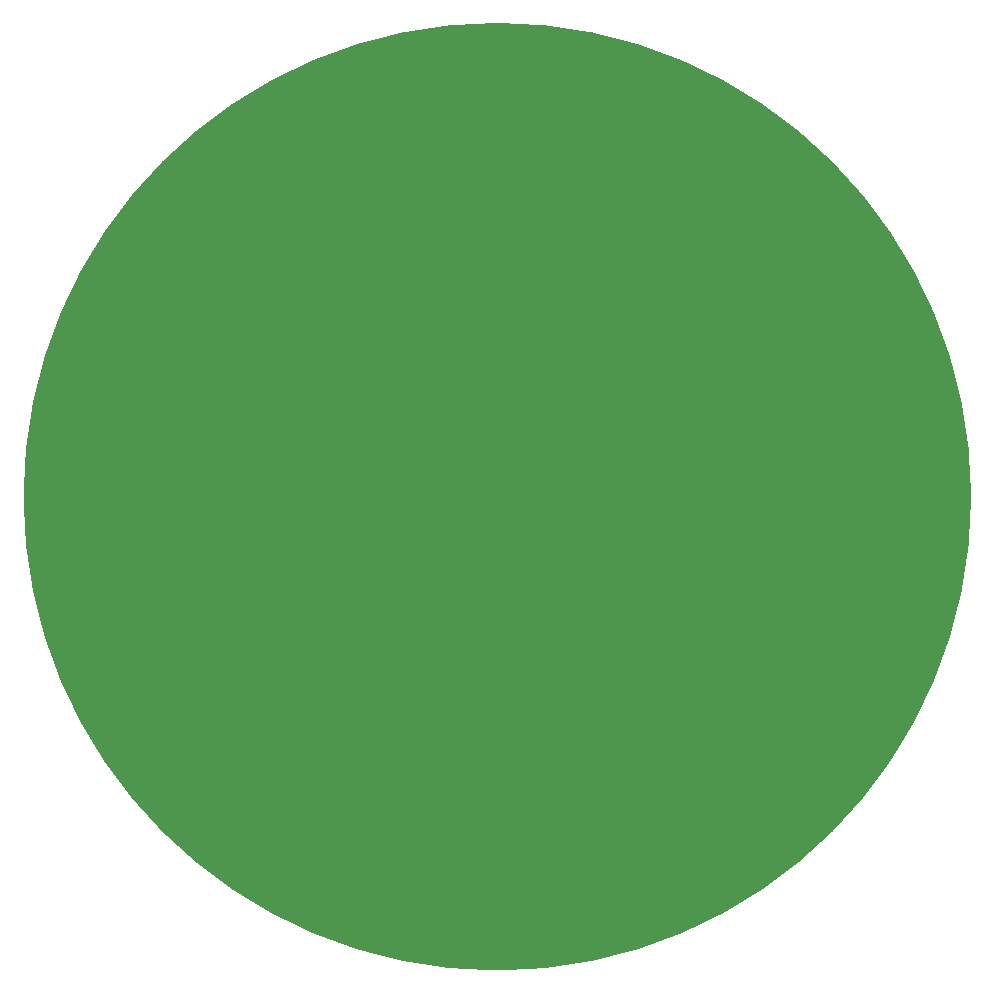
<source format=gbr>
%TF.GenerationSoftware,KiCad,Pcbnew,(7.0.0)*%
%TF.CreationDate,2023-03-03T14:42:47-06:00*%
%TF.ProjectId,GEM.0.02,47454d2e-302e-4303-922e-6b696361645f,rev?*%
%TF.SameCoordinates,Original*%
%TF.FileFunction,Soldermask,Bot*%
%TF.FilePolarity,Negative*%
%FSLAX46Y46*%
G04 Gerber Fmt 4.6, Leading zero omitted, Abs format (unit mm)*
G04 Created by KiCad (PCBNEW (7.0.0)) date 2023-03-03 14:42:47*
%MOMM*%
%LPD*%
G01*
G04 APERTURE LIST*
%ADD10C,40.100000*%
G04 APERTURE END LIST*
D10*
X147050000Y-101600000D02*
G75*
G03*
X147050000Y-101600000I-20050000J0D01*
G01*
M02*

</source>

...

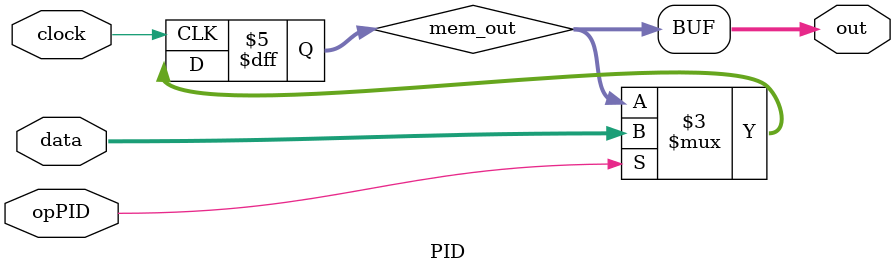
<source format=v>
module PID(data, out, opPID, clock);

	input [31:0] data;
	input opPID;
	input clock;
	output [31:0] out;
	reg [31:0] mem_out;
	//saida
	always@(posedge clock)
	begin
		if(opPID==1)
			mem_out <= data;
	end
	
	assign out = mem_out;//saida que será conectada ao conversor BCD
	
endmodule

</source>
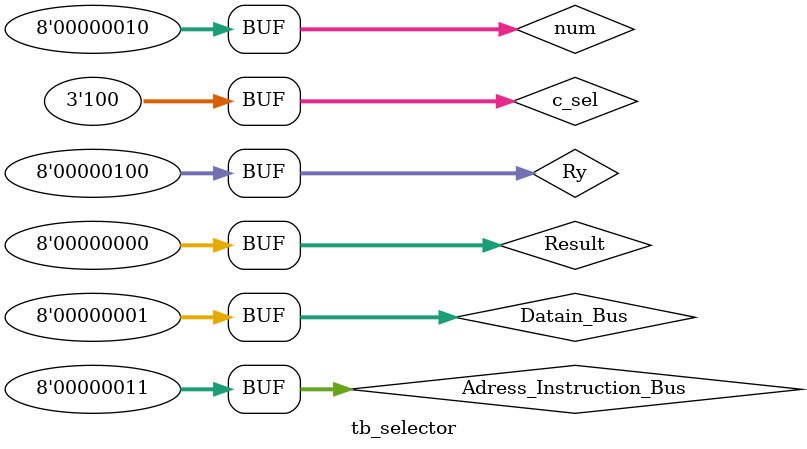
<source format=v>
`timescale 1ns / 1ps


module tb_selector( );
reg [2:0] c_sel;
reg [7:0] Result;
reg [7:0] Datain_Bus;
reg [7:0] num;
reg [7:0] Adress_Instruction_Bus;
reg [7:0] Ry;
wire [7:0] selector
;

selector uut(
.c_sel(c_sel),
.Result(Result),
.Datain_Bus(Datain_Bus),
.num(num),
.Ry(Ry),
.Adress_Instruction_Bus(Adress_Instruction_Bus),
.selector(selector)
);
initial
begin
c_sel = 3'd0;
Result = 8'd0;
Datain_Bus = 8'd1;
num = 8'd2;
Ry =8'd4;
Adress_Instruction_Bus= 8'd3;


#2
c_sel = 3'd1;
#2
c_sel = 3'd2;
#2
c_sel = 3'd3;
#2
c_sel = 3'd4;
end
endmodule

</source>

==

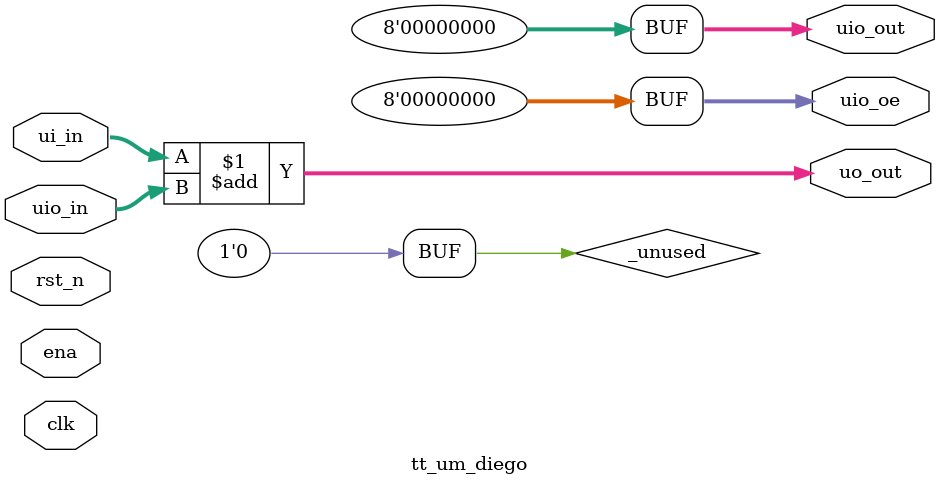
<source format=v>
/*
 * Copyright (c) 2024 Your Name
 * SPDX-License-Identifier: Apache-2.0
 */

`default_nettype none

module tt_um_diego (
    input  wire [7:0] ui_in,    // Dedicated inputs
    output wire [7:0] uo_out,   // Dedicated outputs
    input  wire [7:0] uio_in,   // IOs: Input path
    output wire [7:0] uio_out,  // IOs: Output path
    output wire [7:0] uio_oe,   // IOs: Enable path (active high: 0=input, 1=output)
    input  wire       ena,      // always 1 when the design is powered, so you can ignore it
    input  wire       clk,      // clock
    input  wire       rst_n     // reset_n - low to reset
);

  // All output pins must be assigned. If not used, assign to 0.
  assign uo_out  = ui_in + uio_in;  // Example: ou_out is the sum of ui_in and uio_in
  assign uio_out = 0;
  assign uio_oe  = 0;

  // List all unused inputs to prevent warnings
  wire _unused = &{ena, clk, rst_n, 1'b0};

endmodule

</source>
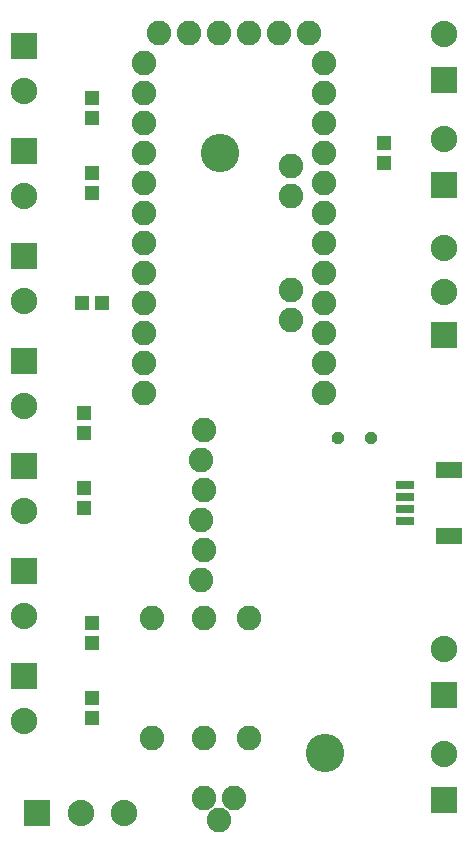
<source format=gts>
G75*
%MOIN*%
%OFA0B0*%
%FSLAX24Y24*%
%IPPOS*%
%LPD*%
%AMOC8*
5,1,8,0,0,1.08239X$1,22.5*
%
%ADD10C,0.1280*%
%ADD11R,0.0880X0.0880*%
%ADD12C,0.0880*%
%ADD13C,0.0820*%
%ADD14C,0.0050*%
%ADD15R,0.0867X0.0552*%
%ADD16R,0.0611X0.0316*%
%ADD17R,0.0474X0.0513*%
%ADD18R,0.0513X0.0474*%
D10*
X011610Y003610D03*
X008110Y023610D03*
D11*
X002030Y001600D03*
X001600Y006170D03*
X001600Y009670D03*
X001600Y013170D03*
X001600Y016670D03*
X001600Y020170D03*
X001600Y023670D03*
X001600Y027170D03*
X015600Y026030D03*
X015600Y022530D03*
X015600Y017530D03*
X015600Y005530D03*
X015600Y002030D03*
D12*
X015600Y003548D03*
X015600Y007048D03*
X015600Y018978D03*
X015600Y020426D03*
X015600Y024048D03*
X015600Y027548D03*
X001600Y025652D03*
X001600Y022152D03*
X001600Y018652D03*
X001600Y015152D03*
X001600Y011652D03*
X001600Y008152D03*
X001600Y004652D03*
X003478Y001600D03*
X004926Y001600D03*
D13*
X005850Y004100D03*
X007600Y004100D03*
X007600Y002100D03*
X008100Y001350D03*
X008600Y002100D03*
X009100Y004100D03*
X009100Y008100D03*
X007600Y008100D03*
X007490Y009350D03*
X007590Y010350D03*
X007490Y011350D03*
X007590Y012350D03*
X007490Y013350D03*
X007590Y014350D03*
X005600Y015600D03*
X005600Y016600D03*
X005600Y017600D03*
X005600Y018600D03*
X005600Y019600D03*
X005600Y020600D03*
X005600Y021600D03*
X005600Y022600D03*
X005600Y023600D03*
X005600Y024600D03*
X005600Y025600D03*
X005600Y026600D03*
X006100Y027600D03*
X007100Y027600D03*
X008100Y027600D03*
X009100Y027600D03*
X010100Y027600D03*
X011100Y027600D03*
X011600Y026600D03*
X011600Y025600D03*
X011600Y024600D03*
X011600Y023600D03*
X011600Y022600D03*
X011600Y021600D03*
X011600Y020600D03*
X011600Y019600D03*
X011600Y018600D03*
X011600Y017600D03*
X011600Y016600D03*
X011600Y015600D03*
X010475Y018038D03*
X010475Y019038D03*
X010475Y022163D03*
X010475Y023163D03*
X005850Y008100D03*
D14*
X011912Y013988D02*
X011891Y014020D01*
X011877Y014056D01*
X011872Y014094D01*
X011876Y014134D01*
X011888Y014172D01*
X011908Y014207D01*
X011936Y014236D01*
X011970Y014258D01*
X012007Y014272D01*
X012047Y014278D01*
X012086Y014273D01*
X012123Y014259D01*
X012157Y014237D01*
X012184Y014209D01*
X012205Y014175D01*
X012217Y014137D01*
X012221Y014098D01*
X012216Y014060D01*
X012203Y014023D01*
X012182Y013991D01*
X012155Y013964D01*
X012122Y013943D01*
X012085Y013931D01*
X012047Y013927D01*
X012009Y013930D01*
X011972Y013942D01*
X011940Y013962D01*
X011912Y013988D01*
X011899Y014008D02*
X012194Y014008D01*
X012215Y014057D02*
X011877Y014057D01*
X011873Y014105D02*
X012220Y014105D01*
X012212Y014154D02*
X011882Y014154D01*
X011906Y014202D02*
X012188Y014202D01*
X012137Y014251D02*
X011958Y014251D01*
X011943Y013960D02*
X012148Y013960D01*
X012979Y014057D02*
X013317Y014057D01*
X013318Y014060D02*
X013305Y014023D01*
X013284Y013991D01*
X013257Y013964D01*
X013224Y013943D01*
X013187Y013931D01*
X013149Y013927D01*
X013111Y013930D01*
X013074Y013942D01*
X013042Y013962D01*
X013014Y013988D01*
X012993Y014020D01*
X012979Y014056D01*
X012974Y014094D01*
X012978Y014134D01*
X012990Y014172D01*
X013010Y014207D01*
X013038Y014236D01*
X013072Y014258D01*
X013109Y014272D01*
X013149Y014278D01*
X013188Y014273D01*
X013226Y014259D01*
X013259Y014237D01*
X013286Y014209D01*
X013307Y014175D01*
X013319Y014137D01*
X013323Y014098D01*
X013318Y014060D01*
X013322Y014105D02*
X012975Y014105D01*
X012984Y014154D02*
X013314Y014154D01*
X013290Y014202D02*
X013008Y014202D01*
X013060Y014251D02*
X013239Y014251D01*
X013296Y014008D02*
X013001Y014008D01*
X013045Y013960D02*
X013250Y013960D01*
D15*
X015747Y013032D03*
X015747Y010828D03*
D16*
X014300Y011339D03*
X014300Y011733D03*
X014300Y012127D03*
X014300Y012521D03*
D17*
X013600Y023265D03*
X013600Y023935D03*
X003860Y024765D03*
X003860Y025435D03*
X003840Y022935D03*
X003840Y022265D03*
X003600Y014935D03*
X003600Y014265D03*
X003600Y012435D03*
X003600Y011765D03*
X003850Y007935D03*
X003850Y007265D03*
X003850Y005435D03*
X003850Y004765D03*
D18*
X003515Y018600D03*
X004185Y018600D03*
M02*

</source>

### Problem requirements
Check each line of the entries for "Result" and copy those that have it.

### The answer
reg [7:0] Result;
.Result(Result),
Result = 8'd0;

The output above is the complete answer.